Le elezioni si sono inoltre svolte in un clima di tensioni crescenti con la vicina Repubblica Democratica del Congo (Congo-Kinshasa), con la quale esistono molti contenziosi sin dai tempi della colonizzazione belga. Il Ruanda è stato da tempo accusato di sostenere il gruppo ribelle M23 (Mouvement du 23 mars), che sta combattendo contro le forze congolesi nell’est della RDC. Ma, se in passato queste affermazioni provenivano esclusivamente da Kinshasa, un recente rapporto delle Nazioni Unite ha accusato il Ruanda di essere il “leader de facto” del M23, con migliaia di soldati ruandesi coinvolti direttamente nei combattimenti.

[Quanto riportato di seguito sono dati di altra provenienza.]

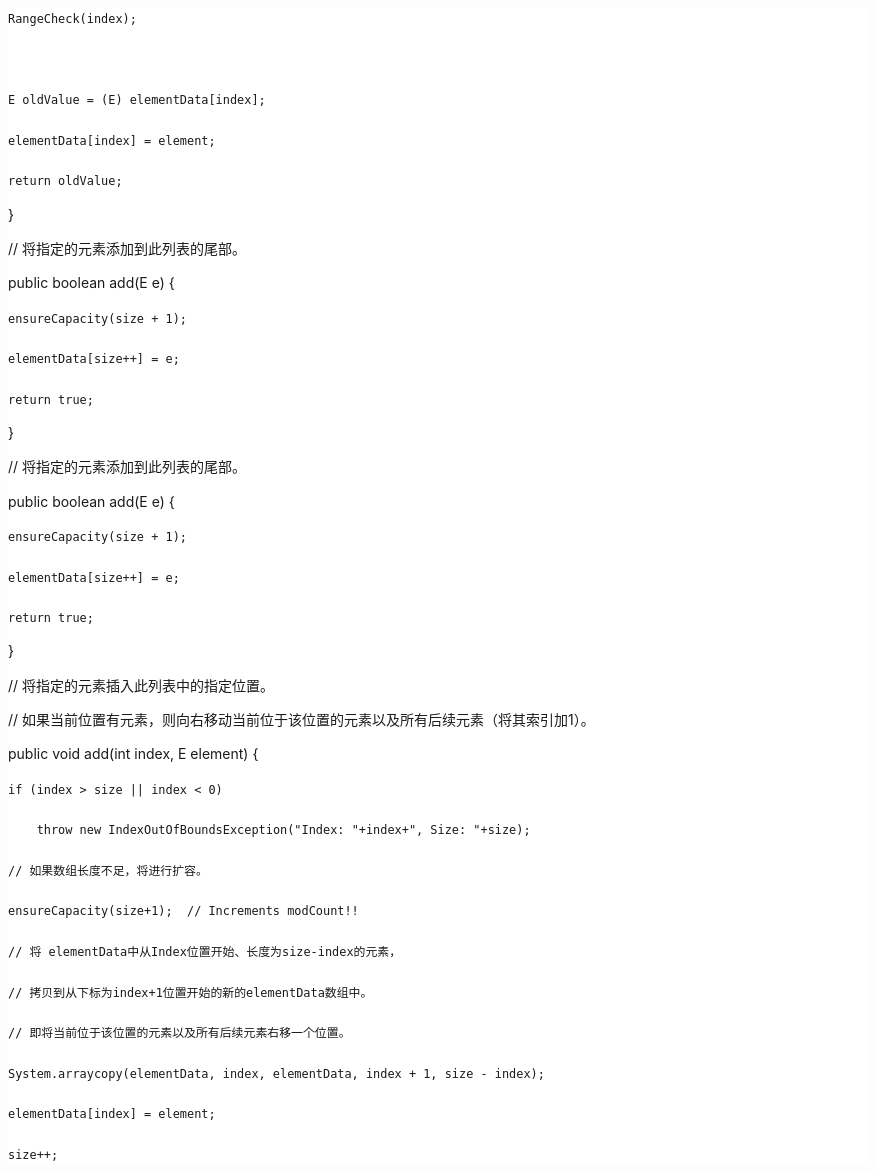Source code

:     RangeCheck(index);  

  

    E oldValue = (E) elementData[index];  

    elementData[index] = element;  

    return oldValue;  

}  



// 将指定的元素添加到此列表的尾部。  

public boolean add(E e) {  

    ensureCapacity(size + 1);   

    elementData[size++] = e;  

    return true;  

}  



// 将指定的元素添加到此列表的尾部。  

public boolean add(E e) {  

    ensureCapacity(size + 1);   

    elementData[size++] = e;  

    return true;  

}  

 

// 将指定的元素插入此列表中的指定位置。  

// 如果当前位置有元素，则向右移动当前位于该位置的元素以及所有后续元素（将其索引加1）。  

public void add(int index, E element) {  

    if (index > size || index < 0)  

        throw new IndexOutOfBoundsException("Index: "+index+", Size: "+size);  

    // 如果数组长度不足，将进行扩容。  

    ensureCapacity(size+1);  // Increments modCount!!  

    // 将 elementData中从Index位置开始、长度为size-index的元素，  

    // 拷贝到从下标为index+1位置开始的新的elementData数组中。  

    // 即将当前位于该位置的元素以及所有后续元素右移一个位置。  

    System.arraycopy(elementData, index, elementData, index + 1, size - index);  

    elementData[index] = element;  

    size++;  
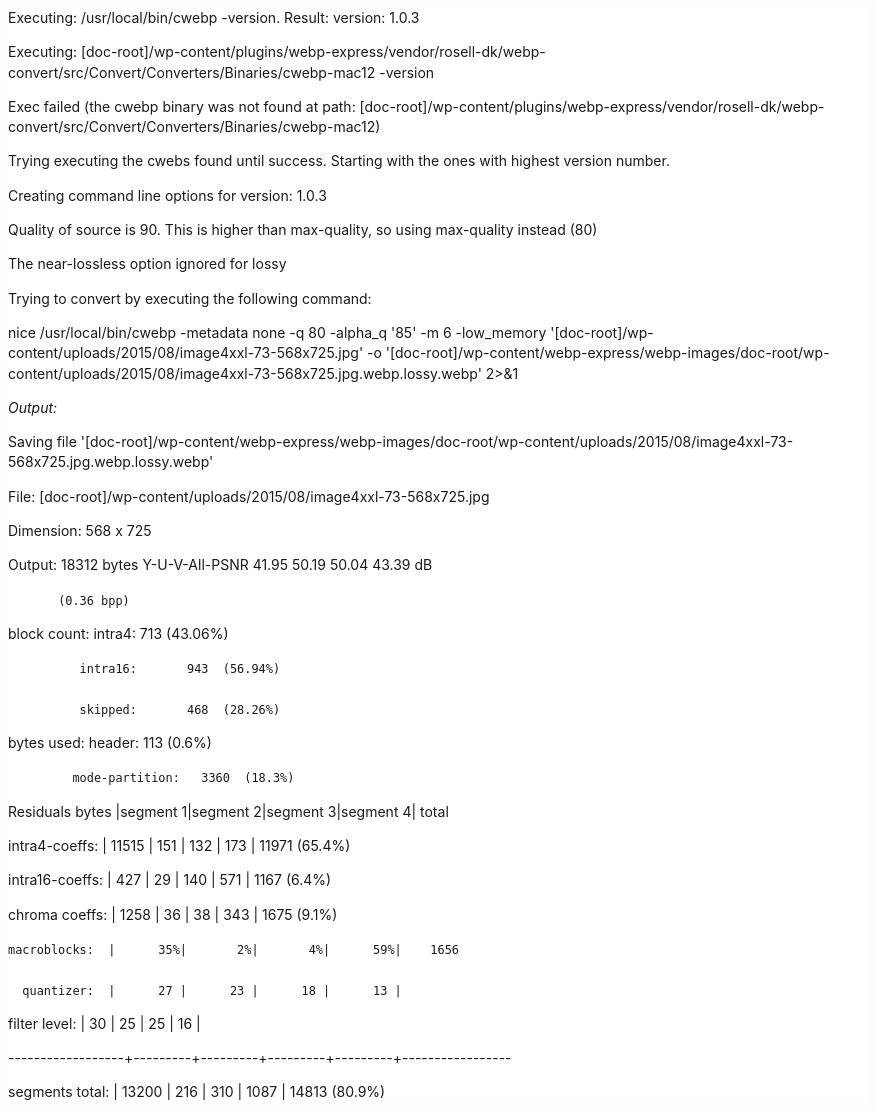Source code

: Executing: /usr/local/bin/cwebp -version. Result: version: 1.0.3

Executing: [doc-root]/wp-content/plugins/webp-express/vendor/rosell-dk/webp-convert/src/Convert/Converters/Binaries/cwebp-mac12 -version

Exec failed (the cwebp binary was not found at path: [doc-root]/wp-content/plugins/webp-express/vendor/rosell-dk/webp-convert/src/Convert/Converters/Binaries/cwebp-mac12)

Trying executing the cwebs found until success. Starting with the ones with highest version number.

Creating command line options for version: 1.0.3

Quality of source is 90. This is higher than max-quality, so using max-quality instead (80)

The near-lossless option ignored for lossy

Trying to convert by executing the following command:

nice /usr/local/bin/cwebp -metadata none -q 80 -alpha_q '85' -m 6 -low_memory '[doc-root]/wp-content/uploads/2015/08/image4xxl-73-568x725.jpg' -o '[doc-root]/wp-content/webp-express/webp-images/doc-root/wp-content/uploads/2015/08/image4xxl-73-568x725.jpg.webp.lossy.webp' 2>&1


*Output:* 

Saving file '[doc-root]/wp-content/webp-express/webp-images/doc-root/wp-content/uploads/2015/08/image4xxl-73-568x725.jpg.webp.lossy.webp'

File:      [doc-root]/wp-content/uploads/2015/08/image4xxl-73-568x725.jpg

Dimension: 568 x 725

Output:    18312 bytes Y-U-V-All-PSNR 41.95 50.19 50.04   43.39 dB

           (0.36 bpp)

block count:  intra4:        713  (43.06%)

              intra16:       943  (56.94%)

              skipped:       468  (28.26%)

bytes used:  header:            113  (0.6%)

             mode-partition:   3360  (18.3%)

 Residuals bytes  |segment 1|segment 2|segment 3|segment 4|  total

  intra4-coeffs:  |   11515 |     151 |     132 |     173 |   11971  (65.4%)

 intra16-coeffs:  |     427 |      29 |     140 |     571 |    1167  (6.4%)

  chroma coeffs:  |    1258 |      36 |      38 |     343 |    1675  (9.1%)

    macroblocks:  |      35%|       2%|       4%|      59%|    1656

      quantizer:  |      27 |      23 |      18 |      13 |

   filter level:  |      30 |      25 |      25 |      16 |

------------------+---------+---------+---------+---------+-----------------

 segments total:  |   13200 |     216 |     310 |    1087 |   14813  (80.9%)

Il conflitto nell’est della RDC è strettamente legato al genocidio ruandese del 1994, durante il quale i membri dell’etnia Hutu hanno ucciso circa 800.000 Tutsi. Dopo il genocidio, le forze Hutu si sono rifugiate nella RDC, da dove hanno lanciato incursioni contro il Ruanda. Questo ha portato alle due guerre del Congo, con il Ruanda e l’Uganda (e, secondo alcuni, anche il Burundi) coinvolti direttamente nei conflitti. Dal canto suo, il gruppo ribelle M23, composto principalmente da Tutsi congolesi, sostiene di combattere per i diritti dei Tutsi in RDC, ma è stato accusato di numerose atrocità contro i civili. Le tensioni etniche nella regione continuano a alimentare il conflitto, al quale partecipano anche altri gruppi armati.

Alla luce di quanto analizzato, possiamo affermare che il Ruanda, sotto la guida di Kagame, ha fatto notevoli progressi dal genocidio del 1994, ragione per la quale sia il presidente che il suo partito mantengono una forte popolarità in tutto il Paese, ma allo stesso tempo permangono forti criticità sia in materia di politica interna che estera. Con una popolazione giovane e dinamica, il futuro del Ruanda dipenderà dalla capacità del governo di rispondere alle esigenze dei suoi cittadini e di promuovere la pace nella regione.